Some precious cargo will be travelling the roadways in and around Swift Current more frequently again starting today.

School is officially back in session for students today, and residents will notice busier streets and sidewalks as kids make their way to and from learning. 

Spokesperson for SGI, Tyler McMurchy, said that anyone driving through school zones should be prepared for the unexpected. 

“It's definitely an exciting time of year for parents who are offloading their children back into the school system, and it's an exciting time for students,” he said. “There's going to be a lot going on in those school zones: students walking to and from the building, getting off the bus, being dropped off by their parents, playing in the schoolyard, crossing a crosswalk. So, with the amount of activity that we expect to happen in school zones, we want drivers to remember that they have a test to pass, too, whenever they're passing through those school zones. They need to slow down, obey those posted school zone speed limits, avoid distractions and be alert.” 

He added that consequences for violating road rules are more detrimental when taking place in school zones. 

For example, driving 20 kilometers per hour over the posted limit in a school zone results in a $310 ticket accompanied by three demerit points. 

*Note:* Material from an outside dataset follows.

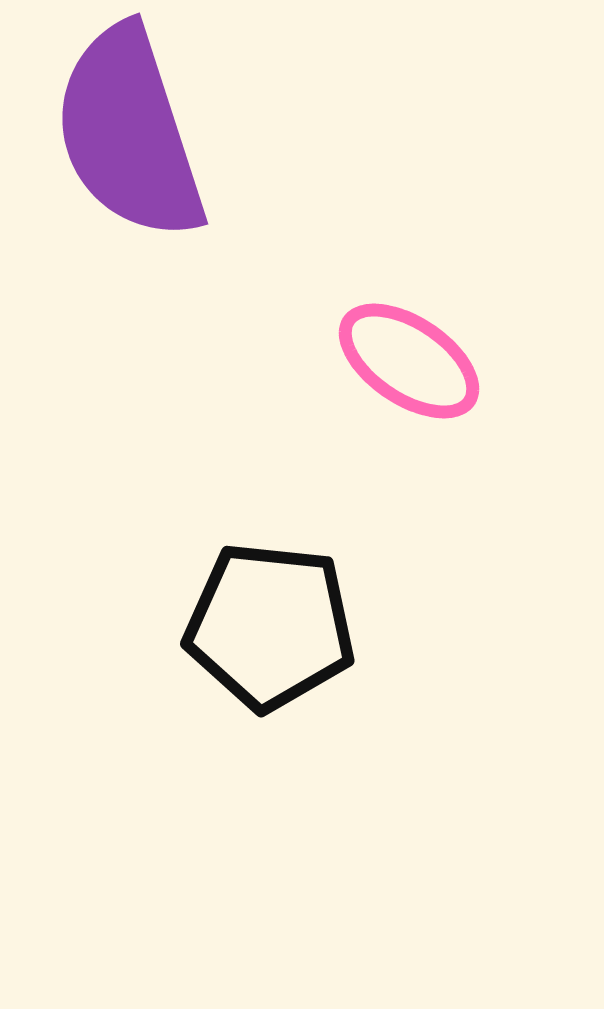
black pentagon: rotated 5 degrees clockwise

Other infractions McMurchy pointed out are failing to yield to pedestrians in an intersection or crosswalk, which is a $230 ticket and three demerits. Disobeying the red stop arm that extends from school buses will cost four demerit points and $360. 

“Kids are as safe as they're ever going to be on school buses; they're the safest vehicles statistically on the road,” he stated. “But it's when they're getting on and off those school buses that you need to take care.  

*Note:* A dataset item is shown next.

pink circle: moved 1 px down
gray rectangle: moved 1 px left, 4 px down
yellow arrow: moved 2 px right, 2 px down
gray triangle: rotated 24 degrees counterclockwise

“If the school buses are unloading across from the school or as you're traveling through the neighborhood, you encounter a school bus with its lights flashing, drivers absolutely need to pay a little bit extra attention, making sure that no kids are going to be crossing either in front or behind the school bus, where that visibility might be reduced, and slow down. Give that school bus a wide berth. If it's got the red stop arm extended, you need to stop. If it's got flashing yellow lights, you can proceed with a lot of caution."

While drivers and passersby have a responsibility to keep the students safe by using extra caution and preparing for any situation, parents of kids can also go another mile.

McMurchy noted that teaching kids how to cross the street safely and dropping them off at crosswalks is a major component for their safety.